Mom’s up now. She’s surprised. She forgot I was here. Yet it’s the first time I’ve been here in ten years.
“Did you sleep well?” “Yes! You left the room just like it used to be.” “What did you expect me to do with it?” “I don’t know.” She grabs a cup and helps herself and takes a sip. “Your coffee is very strong.” “That’s the only way I like it.” She adds a little water. “I ironed my suit for the wedding.” “I could have done it for you.” “I’m used to it. We did everything ourselves in the subs.” “So it’s not like it used to be.” She smiles sadly and adds: “Are you okay?” What can I answer? I lie: “Sure! Work, life... everything’s okay.” She finishes her cup. I tell her I’m going out for a walk. “Do you need something?” “No! I feel like taking a walk.” “You’ll see, there’ve been some changes.” “I’ll bet.”
I walk downstairs. Fifth floor. Fifty-seven steps. I still remember the jerky tempo of the descent. Back in the day, the light used to go on the fritz a lot and you had to keep count of the steps in your head so as not to fall. Outside. A kind of square where two buildings face each other. Ours and Olivier’s. Olivier was a friend of my father’s. Anyway he doesn’t live there anymore. The air is cool. A strange feeling that this new old world is much smaller than the one I left. A few shouts in the distance, and the background noise that never goes away. A mix of all the activities of the city. Never have I heard silence around here. I go up rue de Fécamp, cross boulevard Daumesnil, and I take rue de Picpus to reach the little park where I used to hang out a lot. The place where I smoked my first cigarettes with Marco and the other guys. The mix of new and old apartment buildings gives a rhythm to what I see. Nothing has really changed, but everything is different. Ten years is an eternity. After the little park I walk up to Place de la Nation. I leave the neighborhood. Our neighborhood our universe where we thought we dominated the city and the world. What a laugh. We were just fragile little insects running around in a space that was too vast and noisy for us.

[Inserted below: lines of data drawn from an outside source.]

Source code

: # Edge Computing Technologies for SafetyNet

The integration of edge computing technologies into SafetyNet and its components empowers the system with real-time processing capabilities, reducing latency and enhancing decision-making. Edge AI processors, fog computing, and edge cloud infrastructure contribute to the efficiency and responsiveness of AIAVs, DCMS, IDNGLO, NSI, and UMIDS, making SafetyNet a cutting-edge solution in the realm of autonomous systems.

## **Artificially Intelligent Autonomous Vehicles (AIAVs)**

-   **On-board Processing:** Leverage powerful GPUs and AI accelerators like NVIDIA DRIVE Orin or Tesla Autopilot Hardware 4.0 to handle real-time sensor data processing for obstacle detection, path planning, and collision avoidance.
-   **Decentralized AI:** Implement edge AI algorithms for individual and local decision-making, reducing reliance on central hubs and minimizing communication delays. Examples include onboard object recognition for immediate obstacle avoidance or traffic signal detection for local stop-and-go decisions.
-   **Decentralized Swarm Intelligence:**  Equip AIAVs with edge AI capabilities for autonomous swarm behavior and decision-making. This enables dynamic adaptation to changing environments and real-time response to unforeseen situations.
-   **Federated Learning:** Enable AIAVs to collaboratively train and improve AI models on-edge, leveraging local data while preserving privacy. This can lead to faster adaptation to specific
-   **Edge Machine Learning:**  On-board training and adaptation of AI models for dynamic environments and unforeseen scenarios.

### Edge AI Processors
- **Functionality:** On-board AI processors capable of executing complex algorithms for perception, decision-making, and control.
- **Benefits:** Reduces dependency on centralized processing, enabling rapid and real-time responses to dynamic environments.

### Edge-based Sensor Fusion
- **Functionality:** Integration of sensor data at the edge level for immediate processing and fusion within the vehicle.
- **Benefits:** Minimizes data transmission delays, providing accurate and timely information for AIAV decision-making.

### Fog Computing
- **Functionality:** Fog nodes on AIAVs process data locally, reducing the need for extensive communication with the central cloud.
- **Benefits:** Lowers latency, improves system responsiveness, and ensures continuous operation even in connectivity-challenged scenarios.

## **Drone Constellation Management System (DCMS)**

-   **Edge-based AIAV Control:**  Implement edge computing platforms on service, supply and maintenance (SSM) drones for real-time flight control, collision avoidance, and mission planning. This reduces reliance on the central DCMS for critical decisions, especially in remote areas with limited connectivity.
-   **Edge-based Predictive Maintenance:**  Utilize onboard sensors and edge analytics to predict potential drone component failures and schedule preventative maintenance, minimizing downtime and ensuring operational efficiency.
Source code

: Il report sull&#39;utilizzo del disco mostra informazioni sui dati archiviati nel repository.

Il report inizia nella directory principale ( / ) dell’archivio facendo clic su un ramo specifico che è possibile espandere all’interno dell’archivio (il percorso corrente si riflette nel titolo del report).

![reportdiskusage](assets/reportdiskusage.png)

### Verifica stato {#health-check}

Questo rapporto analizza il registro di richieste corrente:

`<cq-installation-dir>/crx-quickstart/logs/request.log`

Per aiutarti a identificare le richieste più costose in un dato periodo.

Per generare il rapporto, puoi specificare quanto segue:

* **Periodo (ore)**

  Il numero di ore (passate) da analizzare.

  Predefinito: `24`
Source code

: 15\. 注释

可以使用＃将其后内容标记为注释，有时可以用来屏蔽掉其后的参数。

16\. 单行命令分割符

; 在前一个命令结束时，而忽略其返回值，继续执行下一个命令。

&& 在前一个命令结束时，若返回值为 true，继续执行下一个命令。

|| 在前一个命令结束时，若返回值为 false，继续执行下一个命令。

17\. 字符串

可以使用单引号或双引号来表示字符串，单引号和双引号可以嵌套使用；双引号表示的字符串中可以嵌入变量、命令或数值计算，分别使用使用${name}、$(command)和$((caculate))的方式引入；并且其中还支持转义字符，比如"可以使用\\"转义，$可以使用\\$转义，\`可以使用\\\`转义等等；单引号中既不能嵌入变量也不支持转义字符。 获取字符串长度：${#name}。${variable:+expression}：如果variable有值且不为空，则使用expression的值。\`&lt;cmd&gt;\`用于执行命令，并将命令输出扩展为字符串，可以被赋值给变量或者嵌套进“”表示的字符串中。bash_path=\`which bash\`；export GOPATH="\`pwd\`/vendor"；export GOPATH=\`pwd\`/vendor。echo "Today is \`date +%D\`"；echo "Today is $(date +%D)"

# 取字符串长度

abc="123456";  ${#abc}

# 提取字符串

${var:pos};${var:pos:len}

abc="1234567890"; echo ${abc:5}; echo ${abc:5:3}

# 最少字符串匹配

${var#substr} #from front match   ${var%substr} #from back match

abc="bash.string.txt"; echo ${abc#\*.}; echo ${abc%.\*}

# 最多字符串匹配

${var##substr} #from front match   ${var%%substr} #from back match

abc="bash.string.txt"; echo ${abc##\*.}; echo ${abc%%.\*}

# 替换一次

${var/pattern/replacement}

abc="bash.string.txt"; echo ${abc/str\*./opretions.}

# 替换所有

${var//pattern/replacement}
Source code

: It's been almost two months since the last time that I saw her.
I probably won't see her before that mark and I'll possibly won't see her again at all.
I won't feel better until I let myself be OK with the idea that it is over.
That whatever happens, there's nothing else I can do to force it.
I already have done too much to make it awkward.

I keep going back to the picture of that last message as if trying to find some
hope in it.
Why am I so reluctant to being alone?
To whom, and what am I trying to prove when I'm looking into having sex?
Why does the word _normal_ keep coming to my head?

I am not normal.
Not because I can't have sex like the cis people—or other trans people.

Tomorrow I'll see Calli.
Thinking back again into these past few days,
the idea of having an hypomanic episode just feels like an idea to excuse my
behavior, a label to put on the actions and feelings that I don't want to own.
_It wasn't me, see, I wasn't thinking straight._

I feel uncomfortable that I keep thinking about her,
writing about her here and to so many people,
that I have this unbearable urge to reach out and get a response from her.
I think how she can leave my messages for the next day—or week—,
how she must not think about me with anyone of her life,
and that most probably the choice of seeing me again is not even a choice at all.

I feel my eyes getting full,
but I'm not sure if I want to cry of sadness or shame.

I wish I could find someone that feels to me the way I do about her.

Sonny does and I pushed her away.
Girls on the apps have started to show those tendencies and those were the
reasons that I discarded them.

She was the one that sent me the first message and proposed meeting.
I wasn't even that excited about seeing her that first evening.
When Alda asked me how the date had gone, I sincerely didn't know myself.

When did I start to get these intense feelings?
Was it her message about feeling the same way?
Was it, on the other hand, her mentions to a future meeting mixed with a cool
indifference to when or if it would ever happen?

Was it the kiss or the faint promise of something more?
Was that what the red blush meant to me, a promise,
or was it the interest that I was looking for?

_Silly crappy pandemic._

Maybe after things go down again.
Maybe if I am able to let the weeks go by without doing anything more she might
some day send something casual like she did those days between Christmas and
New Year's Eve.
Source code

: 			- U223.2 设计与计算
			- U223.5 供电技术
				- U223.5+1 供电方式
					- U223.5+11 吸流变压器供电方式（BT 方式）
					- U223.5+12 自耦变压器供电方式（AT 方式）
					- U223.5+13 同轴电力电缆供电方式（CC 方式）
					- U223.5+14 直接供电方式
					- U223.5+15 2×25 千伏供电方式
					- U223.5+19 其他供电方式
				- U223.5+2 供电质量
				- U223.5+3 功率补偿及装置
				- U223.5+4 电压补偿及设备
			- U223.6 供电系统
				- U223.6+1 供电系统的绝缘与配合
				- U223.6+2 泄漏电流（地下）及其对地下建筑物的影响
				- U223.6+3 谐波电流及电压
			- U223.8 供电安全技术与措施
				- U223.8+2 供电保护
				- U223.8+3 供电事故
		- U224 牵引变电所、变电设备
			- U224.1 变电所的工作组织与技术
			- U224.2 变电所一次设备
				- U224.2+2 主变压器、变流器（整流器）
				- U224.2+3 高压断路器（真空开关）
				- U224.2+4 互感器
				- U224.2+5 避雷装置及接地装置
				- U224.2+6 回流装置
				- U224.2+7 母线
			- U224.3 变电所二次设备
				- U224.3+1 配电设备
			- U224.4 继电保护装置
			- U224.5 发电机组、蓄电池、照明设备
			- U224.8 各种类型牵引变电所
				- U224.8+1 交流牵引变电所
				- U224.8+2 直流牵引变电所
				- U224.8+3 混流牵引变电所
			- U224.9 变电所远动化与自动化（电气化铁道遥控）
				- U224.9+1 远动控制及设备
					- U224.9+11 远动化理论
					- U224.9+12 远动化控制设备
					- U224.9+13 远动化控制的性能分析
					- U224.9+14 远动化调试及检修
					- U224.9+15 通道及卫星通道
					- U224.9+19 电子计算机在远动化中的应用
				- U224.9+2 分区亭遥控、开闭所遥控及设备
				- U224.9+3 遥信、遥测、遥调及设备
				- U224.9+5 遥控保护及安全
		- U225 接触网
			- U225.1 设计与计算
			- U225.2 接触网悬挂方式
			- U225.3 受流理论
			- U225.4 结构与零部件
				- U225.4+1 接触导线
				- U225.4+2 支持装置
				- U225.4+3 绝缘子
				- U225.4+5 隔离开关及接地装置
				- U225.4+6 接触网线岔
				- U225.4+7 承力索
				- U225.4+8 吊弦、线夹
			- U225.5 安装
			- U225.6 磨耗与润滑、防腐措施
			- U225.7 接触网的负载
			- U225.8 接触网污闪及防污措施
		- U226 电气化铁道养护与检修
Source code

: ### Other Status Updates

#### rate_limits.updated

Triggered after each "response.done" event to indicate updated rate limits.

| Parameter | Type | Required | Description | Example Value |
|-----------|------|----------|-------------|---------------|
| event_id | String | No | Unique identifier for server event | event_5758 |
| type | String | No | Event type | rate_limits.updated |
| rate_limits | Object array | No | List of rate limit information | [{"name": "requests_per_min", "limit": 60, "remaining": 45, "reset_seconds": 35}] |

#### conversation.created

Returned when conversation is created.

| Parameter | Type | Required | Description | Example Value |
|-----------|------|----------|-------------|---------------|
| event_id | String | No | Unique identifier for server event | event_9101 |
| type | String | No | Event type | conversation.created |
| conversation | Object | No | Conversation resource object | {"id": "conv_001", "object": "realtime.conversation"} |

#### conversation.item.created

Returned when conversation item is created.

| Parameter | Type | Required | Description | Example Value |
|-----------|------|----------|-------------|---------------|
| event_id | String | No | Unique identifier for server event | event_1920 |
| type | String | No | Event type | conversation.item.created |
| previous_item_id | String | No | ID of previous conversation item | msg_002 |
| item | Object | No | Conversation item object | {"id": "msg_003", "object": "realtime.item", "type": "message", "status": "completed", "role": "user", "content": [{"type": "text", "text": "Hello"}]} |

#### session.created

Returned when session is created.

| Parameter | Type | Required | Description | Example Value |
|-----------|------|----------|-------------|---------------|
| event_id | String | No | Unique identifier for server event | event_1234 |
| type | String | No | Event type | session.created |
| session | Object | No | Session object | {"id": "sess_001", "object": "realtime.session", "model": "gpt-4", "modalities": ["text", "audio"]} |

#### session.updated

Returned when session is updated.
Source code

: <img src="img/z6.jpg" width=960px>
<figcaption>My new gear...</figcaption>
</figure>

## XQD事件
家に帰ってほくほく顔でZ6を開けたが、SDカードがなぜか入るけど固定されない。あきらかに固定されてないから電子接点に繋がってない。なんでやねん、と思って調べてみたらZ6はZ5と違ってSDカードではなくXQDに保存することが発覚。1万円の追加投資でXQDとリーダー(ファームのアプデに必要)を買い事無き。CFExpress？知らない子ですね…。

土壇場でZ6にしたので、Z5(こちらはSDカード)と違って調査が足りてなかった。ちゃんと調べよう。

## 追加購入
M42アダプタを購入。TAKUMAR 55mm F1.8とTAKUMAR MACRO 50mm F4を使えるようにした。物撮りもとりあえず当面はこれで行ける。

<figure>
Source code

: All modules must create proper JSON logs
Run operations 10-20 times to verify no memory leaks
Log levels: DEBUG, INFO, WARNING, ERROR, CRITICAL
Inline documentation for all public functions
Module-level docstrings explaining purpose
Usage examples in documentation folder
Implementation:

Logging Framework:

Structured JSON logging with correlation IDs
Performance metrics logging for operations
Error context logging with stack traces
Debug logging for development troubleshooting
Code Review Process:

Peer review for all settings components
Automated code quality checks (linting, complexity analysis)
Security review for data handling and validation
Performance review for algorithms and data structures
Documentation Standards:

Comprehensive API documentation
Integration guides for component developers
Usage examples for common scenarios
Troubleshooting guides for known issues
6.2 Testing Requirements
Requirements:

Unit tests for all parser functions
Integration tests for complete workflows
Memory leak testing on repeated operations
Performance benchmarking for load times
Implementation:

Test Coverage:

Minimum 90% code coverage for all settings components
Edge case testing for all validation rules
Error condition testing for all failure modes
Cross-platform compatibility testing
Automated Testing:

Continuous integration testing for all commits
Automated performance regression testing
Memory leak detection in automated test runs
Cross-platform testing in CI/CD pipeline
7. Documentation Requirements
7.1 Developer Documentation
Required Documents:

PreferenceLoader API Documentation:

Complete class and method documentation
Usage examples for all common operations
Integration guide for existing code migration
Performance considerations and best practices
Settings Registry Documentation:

And the back streets around there, like little islands, where life was organized around a café. That’s where we would meet, in those cafés. We rarely went any further away. Rarely to the other neighborhoods — for us that was elsewhere, too far away. I gulp down a cup of coffee in one of those cafés. I don’t know if the sign has changed. It’s a little blurry in my memory. A few old guys are talking over a beer. They were already there in the same spot ten years ago, a hundred years ago.